→ **EXERCISE DETAILS**
Give back every line of the material below exactly, but no images.

→ **SUPPLIED RECORDS**
● ● ● ●

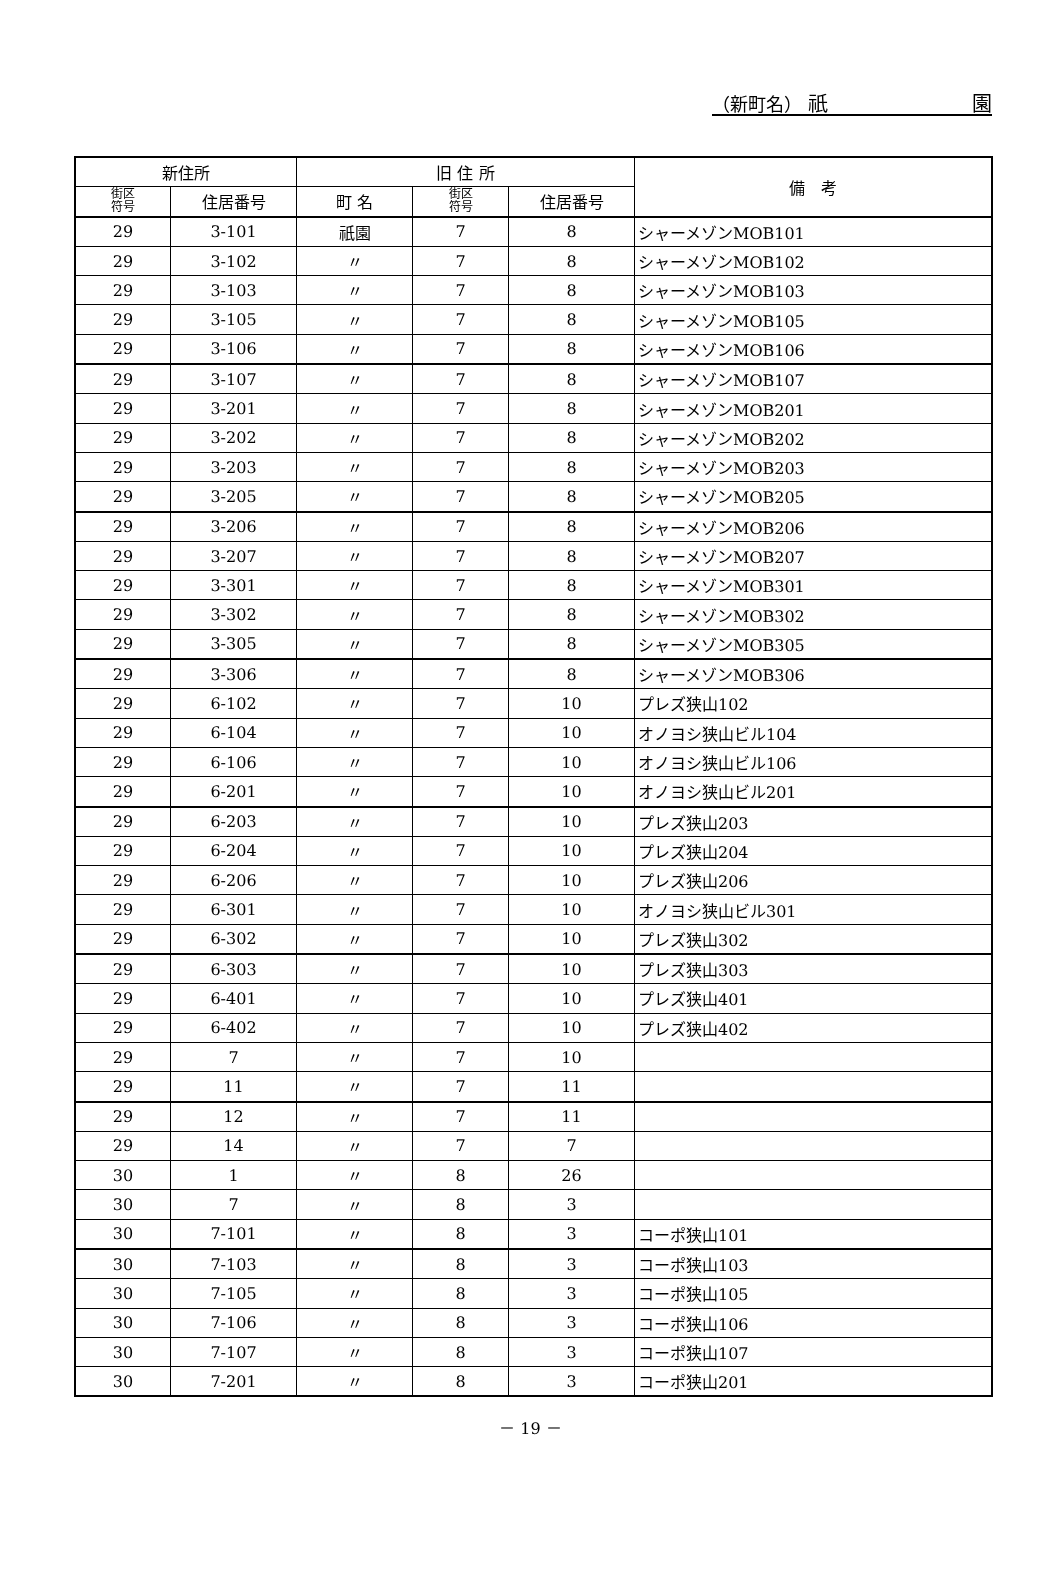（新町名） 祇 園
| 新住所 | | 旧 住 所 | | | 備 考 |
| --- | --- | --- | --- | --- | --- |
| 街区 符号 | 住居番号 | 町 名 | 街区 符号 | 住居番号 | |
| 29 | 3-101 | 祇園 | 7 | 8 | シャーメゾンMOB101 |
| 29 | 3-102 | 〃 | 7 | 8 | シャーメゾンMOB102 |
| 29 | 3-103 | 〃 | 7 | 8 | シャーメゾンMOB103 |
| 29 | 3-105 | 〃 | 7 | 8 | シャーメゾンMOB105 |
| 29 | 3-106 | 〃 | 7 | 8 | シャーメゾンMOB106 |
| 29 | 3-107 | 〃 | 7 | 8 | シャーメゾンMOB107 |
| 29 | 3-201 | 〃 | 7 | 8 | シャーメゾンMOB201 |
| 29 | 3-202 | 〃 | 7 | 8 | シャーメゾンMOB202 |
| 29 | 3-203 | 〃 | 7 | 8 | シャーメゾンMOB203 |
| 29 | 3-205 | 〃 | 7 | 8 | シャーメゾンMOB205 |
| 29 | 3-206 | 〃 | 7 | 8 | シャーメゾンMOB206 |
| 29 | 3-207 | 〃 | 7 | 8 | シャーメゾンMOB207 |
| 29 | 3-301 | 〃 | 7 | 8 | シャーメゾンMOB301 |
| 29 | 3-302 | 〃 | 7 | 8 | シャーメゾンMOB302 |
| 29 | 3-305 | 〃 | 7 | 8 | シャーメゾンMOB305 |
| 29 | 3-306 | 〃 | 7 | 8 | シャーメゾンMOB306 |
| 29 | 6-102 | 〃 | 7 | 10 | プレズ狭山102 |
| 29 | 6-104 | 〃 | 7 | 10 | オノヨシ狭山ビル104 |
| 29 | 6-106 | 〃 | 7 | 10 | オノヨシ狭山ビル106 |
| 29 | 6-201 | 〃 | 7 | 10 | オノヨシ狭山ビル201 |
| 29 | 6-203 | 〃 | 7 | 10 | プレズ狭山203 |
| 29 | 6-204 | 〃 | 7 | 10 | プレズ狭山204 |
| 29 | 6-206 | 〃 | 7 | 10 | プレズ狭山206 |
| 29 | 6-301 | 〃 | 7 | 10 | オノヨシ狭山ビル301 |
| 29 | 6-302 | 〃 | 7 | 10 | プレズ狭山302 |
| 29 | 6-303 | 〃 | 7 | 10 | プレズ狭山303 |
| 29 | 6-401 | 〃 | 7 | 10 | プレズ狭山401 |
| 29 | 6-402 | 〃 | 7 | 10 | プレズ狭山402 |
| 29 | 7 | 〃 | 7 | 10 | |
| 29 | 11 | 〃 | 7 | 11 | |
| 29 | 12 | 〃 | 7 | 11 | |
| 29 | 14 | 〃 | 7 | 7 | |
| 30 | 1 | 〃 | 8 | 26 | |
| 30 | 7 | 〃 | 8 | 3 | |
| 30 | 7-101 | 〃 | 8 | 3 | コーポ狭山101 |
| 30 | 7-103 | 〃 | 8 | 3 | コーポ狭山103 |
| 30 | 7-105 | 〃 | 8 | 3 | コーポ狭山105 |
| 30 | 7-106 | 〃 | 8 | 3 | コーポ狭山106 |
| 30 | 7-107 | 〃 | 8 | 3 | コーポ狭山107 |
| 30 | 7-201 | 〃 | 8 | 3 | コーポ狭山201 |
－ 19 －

● ● ● ●

→ **WRITTEN ANSWER**
（新町名） 祇 園
| 新住所 | | 旧 住 所 | | | 備 考 |
| --- | --- | --- | --- | --- | --- |
| 街区 符号 | 住居番号 | 町 名 | 街区 符号 | 住居番号 | |
| 29 | 3-101 | 祇園 | 7 | 8 | シャーメゾンMOB101 |
| 29 | 3-102 | 〃 | 7 | 8 | シャーメゾンMOB102 |
| 29 | 3-103 | 〃 | 7 | 8 | シャーメゾンMOB103 |
| 29 | 3-105 | 〃 | 7 | 8 | シャーメゾンMOB105 |
| 29 | 3-106 | 〃 | 7 | 8 | シャーメゾンMOB106 |
| 29 | 3-107 | 〃 | 7 | 8 | シャーメゾンMOB107 |
| 29 | 3-201 | 〃 | 7 | 8 | シャーメゾンMOB201 |
| 29 | 3-202 | 〃 | 7 | 8 | シャーメゾンMOB202 |
| 29 | 3-203 | 〃 | 7 | 8 | シャーメゾンMOB203 |
| 29 | 3-205 | 〃 | 7 | 8 | シャーメゾンMOB205 |
| 29 | 3-206 | 〃 | 7 | 8 | シャーメゾンMOB206 |
| 29 | 3-207 | 〃 | 7 | 8 | シャーメゾンMOB207 |
| 29 | 3-301 | 〃 | 7 | 8 | シャーメゾンMOB301 |
| 29 | 3-302 | 〃 | 7 | 8 | シャーメゾンMOB302 |
| 29 | 3-305 | 〃 | 7 | 8 | シャーメゾンMOB305 |
| 29 | 3-306 | 〃 | 7 | 8 | シャーメゾンMOB306 |
| 29 | 6-102 | 〃 | 7 | 10 | プレズ狭山102 |
| 29 | 6-104 | 〃 | 7 | 10 | オノヨシ狭山ビル104 |
| 29 | 6-106 | 〃 | 7 | 10 | オノヨシ狭山ビル106 |
| 29 | 6-201 | 〃 | 7 | 10 | オノヨシ狭山ビル201 |
| 29 | 6-203 | 〃 | 7 | 10 | プレズ狭山203 |
| 29 | 6-204 | 〃 | 7 | 10 | プレズ狭山204 |
| 29 | 6-206 | 〃 | 7 | 10 | プレズ狭山206 |
| 29 | 6-301 | 〃 | 7 | 10 | オノヨシ狭山ビル301 |
| 29 | 6-302 | 〃 | 7 | 10 | プレズ狭山302 |
| 29 | 6-303 | 〃 | 7 | 10 | プレズ狭山303 |
| 29 | 6-401 | 〃 | 7 | 10 | プレズ狭山401 |
| 29 | 6-402 | 〃 | 7 | 10 | プレズ狭山402 |
| 29 | 7 | 〃 | 7 | 10 | |
| 29 | 11 | 〃 | 7 | 11 | |
| 29 | 12 | 〃 | 7 | 11 | |
| 29 | 14 | 〃 | 7 | 7 | |
| 30 | 1 | 〃 | 8 | 26 | |
| 30 | 7 | 〃 | 8 | 3 | |
| 30 | 7-101 | 〃 | 8 | 3 | コーポ狭山101 |
| 30 | 7-103 | 〃 | 8 | 3 | コーポ狭山103 |
| 30 | 7-105 | 〃 | 8 | 3 | コーポ狭山105 |
| 30 | 7-106 | 〃 | 8 | 3 | コーポ狭山106 |
| 30 | 7-107 | 〃 | 8 | 3 | コーポ狭山107 |
| 30 | 7-201 | 〃 | 8 | 3 | コーポ狭山201 |
－ 19 －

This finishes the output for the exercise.